I spent the month of October in pain. First an injury, and then an illness, each of which is particularly painful in their individual categories. Not at all fun. I realized how little physical pain I’ve had in my life, with gratitude and also guilt – how could I not have appreciate all those many, many days of feeling just plain fine? I spent more days that I’d like to admit curled up in my bed, trying to work on one laptop and write on another, closing my eyes when I just couldn’t do anything but breathe through the pain.
I thought I had a high pain threshold. After my two childbirths, I really thought I was strong. In fact, those epidural-free deliveries were my benchmark (clearly a 10) whenever a doctor asked me to rank my pain on a scale of 1 to 10. I was somewhere between 7 and 9, on and off, for most of October. I’m still at 4 or 5, most days, and some much higher.
I don’t know about my pain threshold anymore. I do know, in a way I never did before, that pain is its own country. I have tremendous empathy for people who live with substantial pain on an ongoing basis. Often I looked at Grace, trying to listen to what she was saying, her voice muffled by the ringing of pain in my head, feeling like I was across a moat in a different place altogether from her and my regular world. A regular world I had never appreciated until it was stolen from me, replaced by this foreign place full of pain. It is both exhausting and terrifying to ride the day-in, day-out ebb and flow of pain, the peaks of agony and the valleys of oh-maybe-I-am-okay-now almost-normalcy. Every time I breathed a sigh of relief and thought, yes, finally, I’m on the road to recovery, something would flare up, and I would return to bed, eyes full of tears and heart full of fear.
It is the helplessness of it, as well as the emotional content, that shocked me the most. I would get pulled under by a riptide of pain, unable to do anything about it. And the incredible fear, that I had never anticipated. I am familiar with emotional pain, in all its range, but I did not realize that physical pain carried with it a big emotional burden.

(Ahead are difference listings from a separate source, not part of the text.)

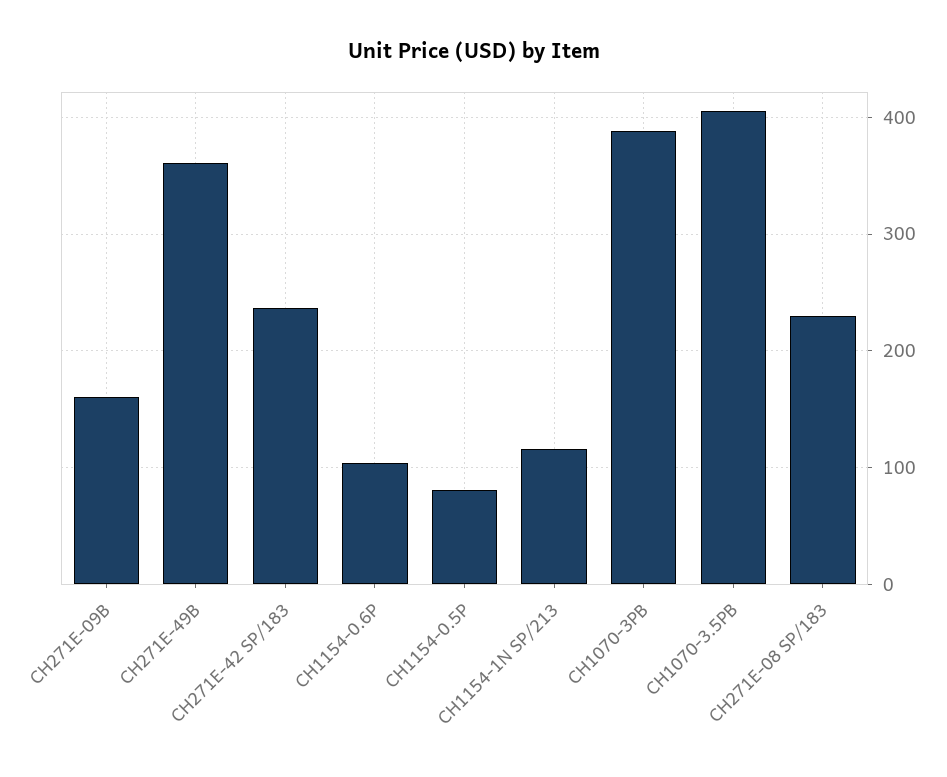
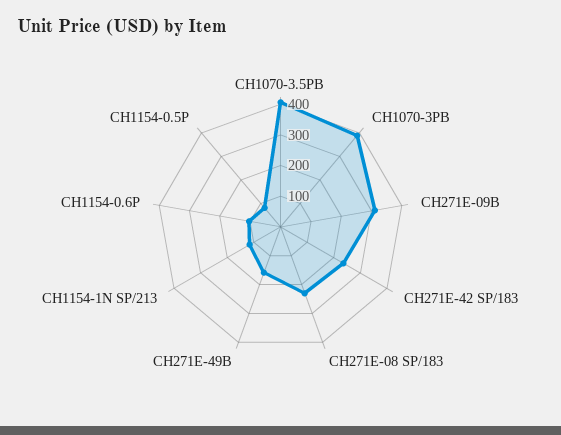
CH271E-09B: 160 -> 300
CH271E-49B: 360 -> 150

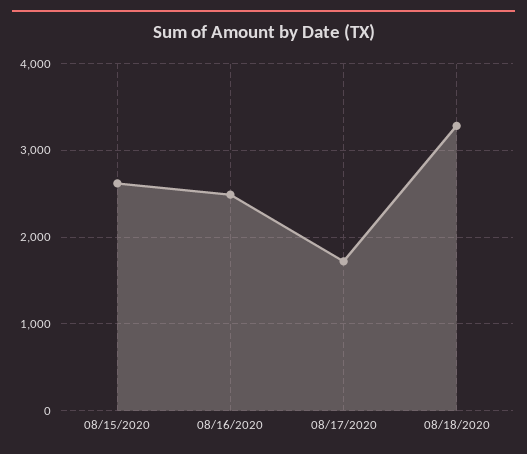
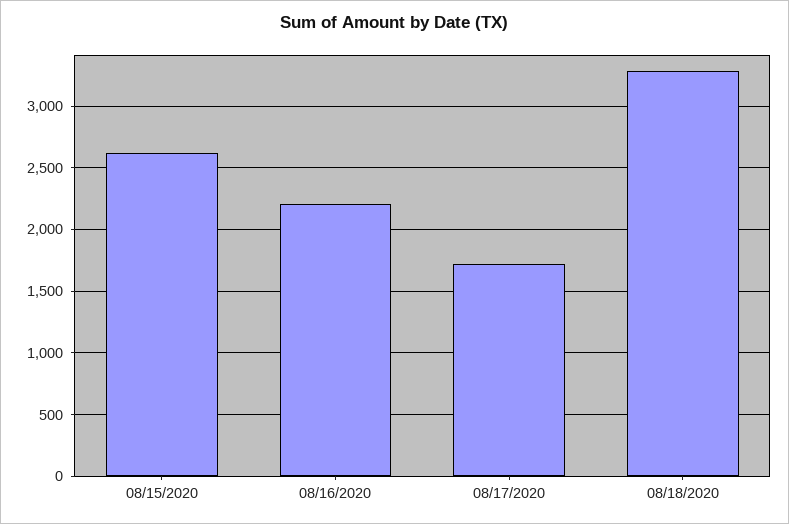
08/16/2020: 2500 -> 2200

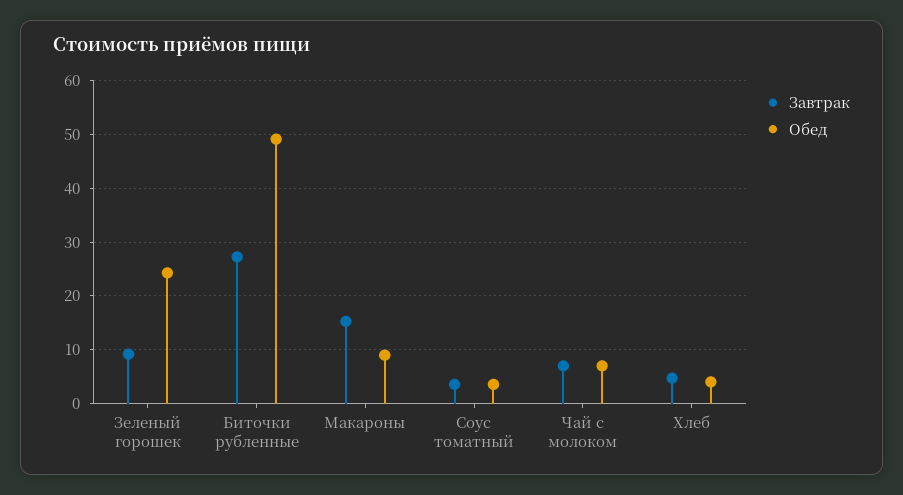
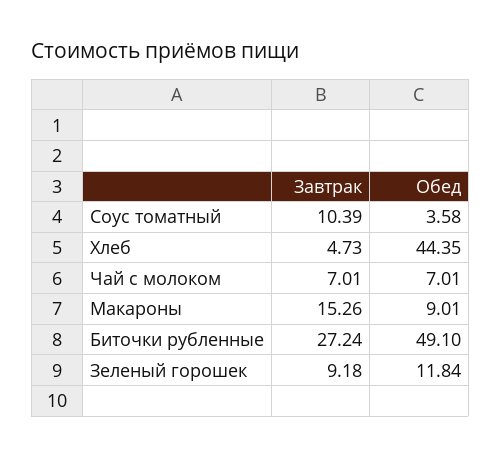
Обед, Зеленый горошек: 24 -> 11.84
Завтрак, Соус томатный: 4 -> 10.39
Обед, Хлеб: 4 -> 44.35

My mind would get on its hamster wheel: will this never improve? Am I going to live like this for the rest of my life? I can see how quickly chronic pain leads to immense depression. I am not depressed, though: right now I am marveling, more than anything, at the power of pain.
My other observation is that pain is absolutely exhausting. A few weeks ago I wrote about being tired, and about feeling quiet. Some of that is surely seasonal, and the particular rhythms of my spirit and mood. But the tiredness stuck around, persistent, thick, heavy, and I began to wonder if it was also partially caused by my pain. Now I suspect it was (and is). I am wading through thigh-deep snow these days, slow going, feeling spent, both emotionally and physically, more quickly than usual.

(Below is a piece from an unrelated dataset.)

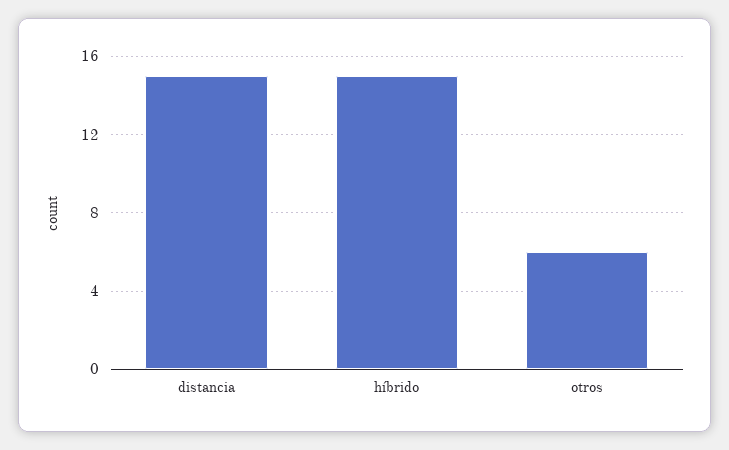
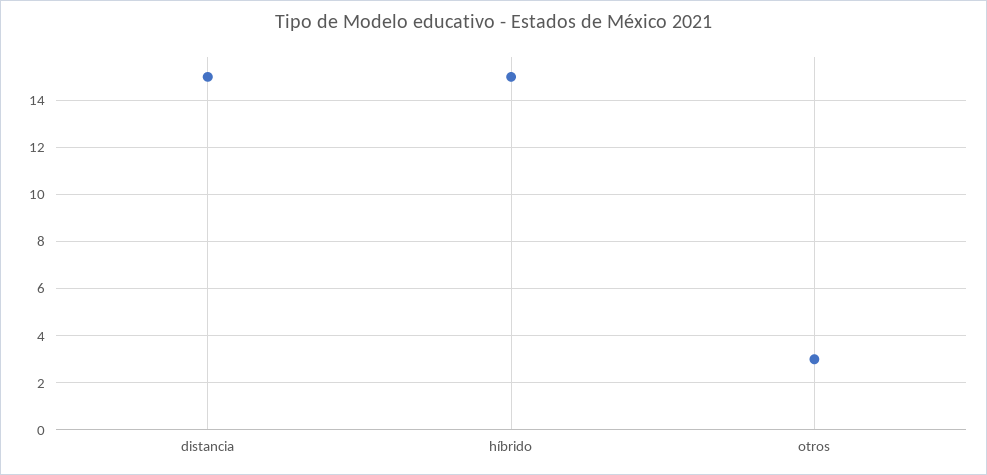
otros: 6 -> 3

I read Kristin Noelle’s beautiful post last week with tears streaming down my face. She writes of a harsh few months, of a demanding season, and of the release of finding herself in a soft place. These lines in particular moved me:
What if becoming (painfully, gut-wrenchingly, sometimes) aware of our fear is not always a sign that we’re far off from peace, but actually quite the opposite: a sign that we’re actually close enough to peace to start collapsing into it, to start admitting to ourselves or someone else how hard things have been?
Clearly, the ways that this last month have been difficult for me are more physical than emotional, though, as I said, there was a soul component that I had not expected. What have this pain, and the pain’s handmaiden, fear, come to teach me? I ask myself this over and over again, in the day and in the night, wondering, wondering. Perhaps they are a sign, as Kristin says, that I draw ever nearer and nearer to peace. I’d like to believe it.
Note: I believe, firmly, that both of my ailments were helped, not impeded (and certainly not caused by) the cleanse I was on.